Diagrams illustrating the disambiguation issue

Ontology Stream Inc 9/21/03

Software at:

www.ontologystream.com/cA/tutorials/disambiguation.zip

In the detection of memetic expression one often develops an assumption of relationship based on various means. The results of algorithms is often delivered in terms of a set of ordered triples

{ < a, r, b > }

where a and b are words or phrases and r is an non-specific relationship.

For example:

Figure 1: Two sets of relationship that have the same subject indicator, “bush”

subject(i) subject(j)

bush(1) relationship1

leader relationship1

war relationship1

taxes relationship1

garden relationship1

subject(i) subject(j)

bush(2) relationship2

plant relationship2

ground relationship2

leaves relationship2

green relationship2

garden relationship2

The data in the above table has the form necessary for the SLIP browsers to produce the event chemistry from an aggregation of categorical invariance into categories.

The set of derived relationships are

{ <bush(2), r, garden>, <bush(2), r, green>, <bush(2), r, ground>,<bush(2), r, leaves>,

<bush(2), r, plant> }

and

{ <bush(1), r, leader>, <bush(1), r, war>, <bush(1), r, taxes>,<bush(1), r, garden> }

In Figure 2 we notice that the string “garden” is co-occurring in both the context of bush the president and bush the plant.

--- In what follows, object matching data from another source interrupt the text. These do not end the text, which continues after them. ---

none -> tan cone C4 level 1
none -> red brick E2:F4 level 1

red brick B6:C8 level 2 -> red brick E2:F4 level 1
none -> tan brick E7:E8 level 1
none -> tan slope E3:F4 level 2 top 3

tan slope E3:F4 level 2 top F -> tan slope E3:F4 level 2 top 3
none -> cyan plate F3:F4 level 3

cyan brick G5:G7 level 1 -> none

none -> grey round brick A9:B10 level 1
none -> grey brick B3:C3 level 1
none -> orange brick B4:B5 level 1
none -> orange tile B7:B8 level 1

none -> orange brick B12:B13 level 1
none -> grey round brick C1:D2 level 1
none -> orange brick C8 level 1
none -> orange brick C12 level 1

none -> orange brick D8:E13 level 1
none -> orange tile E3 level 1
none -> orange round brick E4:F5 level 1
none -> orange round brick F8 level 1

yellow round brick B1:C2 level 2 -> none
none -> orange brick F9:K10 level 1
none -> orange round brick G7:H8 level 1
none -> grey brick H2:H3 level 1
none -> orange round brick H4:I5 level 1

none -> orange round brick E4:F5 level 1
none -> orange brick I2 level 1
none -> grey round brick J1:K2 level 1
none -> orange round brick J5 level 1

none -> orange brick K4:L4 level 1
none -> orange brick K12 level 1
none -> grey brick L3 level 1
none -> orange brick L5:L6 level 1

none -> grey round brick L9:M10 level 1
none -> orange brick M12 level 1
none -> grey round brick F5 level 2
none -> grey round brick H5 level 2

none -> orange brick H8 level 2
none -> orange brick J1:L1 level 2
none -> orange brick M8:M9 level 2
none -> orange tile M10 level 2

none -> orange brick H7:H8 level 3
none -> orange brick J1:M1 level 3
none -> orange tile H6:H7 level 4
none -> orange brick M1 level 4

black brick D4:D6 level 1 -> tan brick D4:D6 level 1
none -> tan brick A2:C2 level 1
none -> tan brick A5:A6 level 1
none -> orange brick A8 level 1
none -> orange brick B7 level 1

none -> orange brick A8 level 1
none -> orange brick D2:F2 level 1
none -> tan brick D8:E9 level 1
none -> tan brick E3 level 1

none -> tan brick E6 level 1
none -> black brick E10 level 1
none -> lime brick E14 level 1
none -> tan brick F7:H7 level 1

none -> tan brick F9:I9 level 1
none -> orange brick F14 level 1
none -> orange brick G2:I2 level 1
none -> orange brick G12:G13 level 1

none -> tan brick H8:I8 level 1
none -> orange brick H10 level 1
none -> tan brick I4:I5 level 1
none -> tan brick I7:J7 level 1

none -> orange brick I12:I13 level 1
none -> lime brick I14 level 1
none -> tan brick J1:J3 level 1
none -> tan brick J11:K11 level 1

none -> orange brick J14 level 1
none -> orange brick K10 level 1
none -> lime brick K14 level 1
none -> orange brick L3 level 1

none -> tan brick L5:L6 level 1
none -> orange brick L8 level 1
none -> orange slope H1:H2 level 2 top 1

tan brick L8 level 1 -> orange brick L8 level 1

Figure 2: Intersection between the atoms of two categories

Figure 2 one can make the plausible inference that one occurrence of the term “garden” has subject indicator “the President’s rose garden”.

The information in Figure 1 is given in a slightly different form in Figure 3.

The method of disambiguation takes the ending nodes of relationship 1 and relationship 2 as the basis for using the Prueitt Voting Procedure:

http://www.bcngroup.org/area3/pprueitt/kmbook/Appendix.htm

The application of the Prueitt Voting Procedure allows a two-step process.

The first of which is a human sorting into bins of graph branches from measures of local linguistic variation using a word level n-gram measurement process. A human-on-the-loop is judged absolutely necessary for high quality memetic detection.

http://www.bcngroup.org/area2/KSF/HIP.htm

The second is an automous routing of branches being produced from a word level n-gram measurement process into categories that correspond to subject indicators that the bins have been developed for.